Tests on general knowledge and understanding
MMLU
Accuracy In context evaluation model LLM accuracy relates to to abilities model correctly answer on questions or solve tasks. Accuracy can measure, proportion correct answers from general numbers questions. In capacity accuracy often is used evaluation, verification or comparison with reference answers. Accuracy is important evaluation, since gives representation about that, how well model at answer on questions in specific domain field or in various contexts. She/It helps identify strong side and limitations model, and also determine field, requiring furtherSelf-reported
84.0%

Programming

Programming skills tests
HumanEval
Pass@1 Method evaluation Pass@1 measures percentage tasks, which model solves successfully with first attempts. This direct score quality work model at without capabilities corrections or attempts. metric especially important for scenarios, where users and exact answer, or in cases, when attempts from-for limitations by time, or systems. When Pass@1: • Model receives task one times • one solution • Solution is evaluated how correct or • Final score — percentage correct answers from all tasks High score Pass@1 indicates on reliability model and her/its ability find solutions without additional iterations. This metric often is used in analysis various models for determination their base performanceSelf-reported
92.0%

Mathematics

Mathematical problems and computations
GSM8k
Accuracy AI-generated answers can sound plausible but still be incorrect. To measure how well LLMs can produce factually accurate answers, we can present them with test questions with known answers, and assess the percentage of their responses that are correct. Benchmarks: - General Knowledge: MMLU, a comprehensive test covering 57 subjects from STEM to humanities. - Advanced Knowledge: GPQA (Graduate-level Professional Questions & Answers), which tests expert-level knowledge. - Mathematical Reasoning: GSM8K for grade school math problems, and MATH for competition-level problems. This metric helps evaluate if models can reliably generate factual information rather than just producing coherent-sounding text.
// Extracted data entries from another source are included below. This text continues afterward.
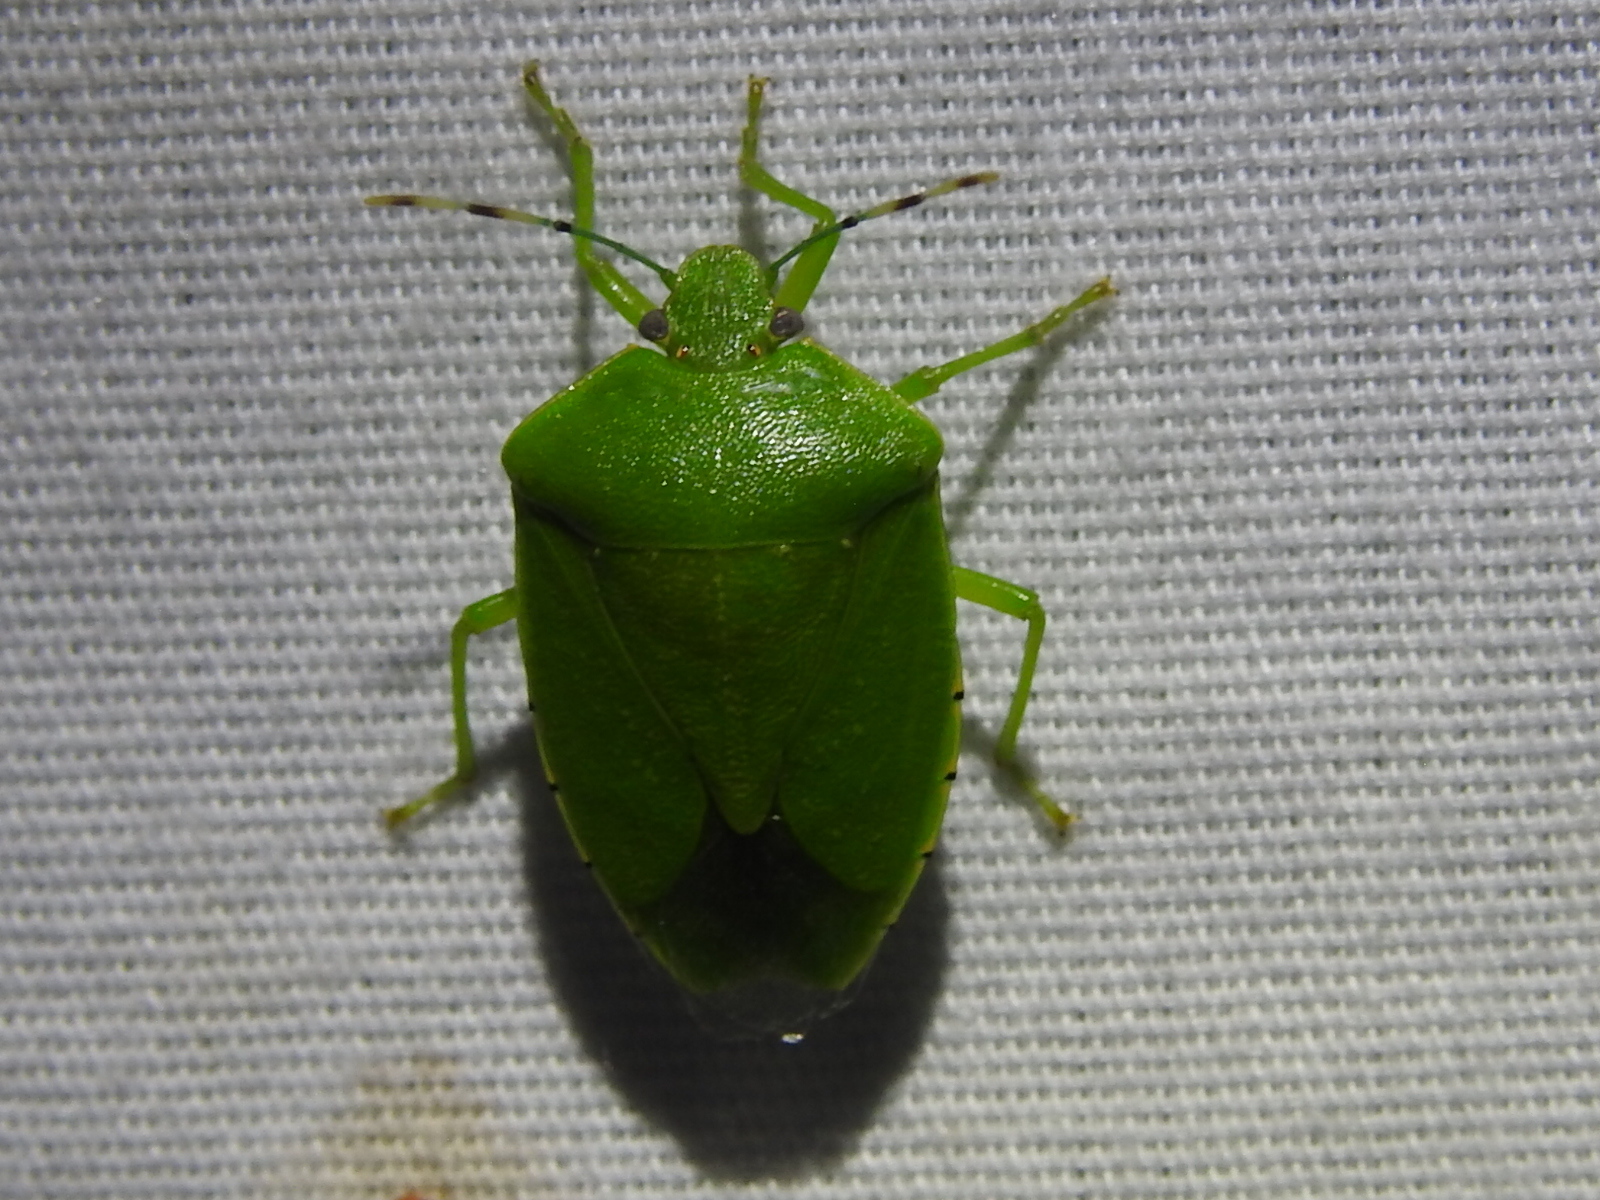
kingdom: Animalia
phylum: Arthropoda
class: Insecta
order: Hemiptera
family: Pentatomidae
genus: Chinavia
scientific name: Chinavia hilaris
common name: Green stink bug
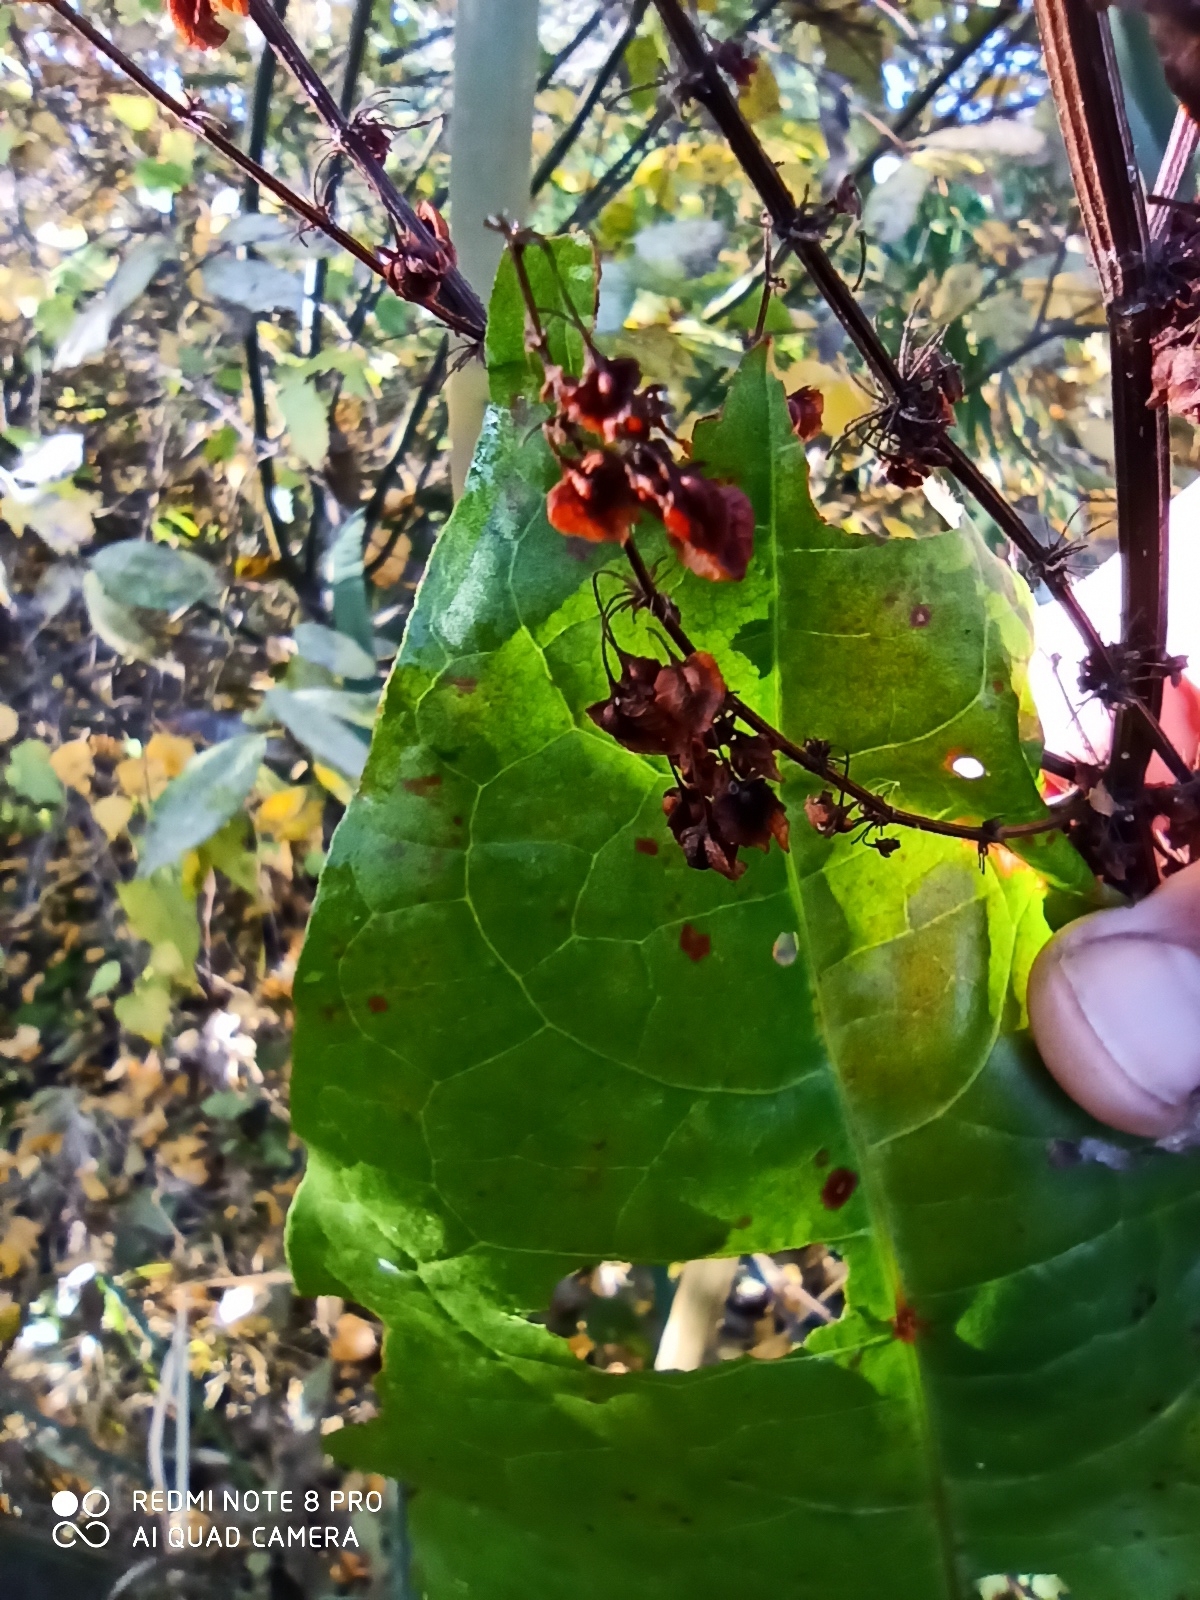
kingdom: Plantae
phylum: Tracheophyta
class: Magnoliopsida
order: Caryophyllales
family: Polygonaceae
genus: Rumex
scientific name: Rumex aquaticus
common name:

High accuracy suggests an LLM can be trusted to provide correct information within its training domain.Self-reported
93.0%

Other Tests

Specialized benchmarks
MMLU French
Accuracy AI: The model gave the correct answer. Human: Model correct answerSelf-reported
82.8%
MT-Bench
Score EvaluationSelf-reported
86.3%

License & Metadata

License
mistral_research_license
Announcement Date
July 24, 2024
Last Updated
July 19, 2025

Compare Mistral Large 2

All comparisons

Similar Models

All Models

Recommendations are based on similarity of characteristics: developer organization, multimodality, parameter size, and benchmark performance. Choose a model to compare or go to the full catalog to browse all available AI models.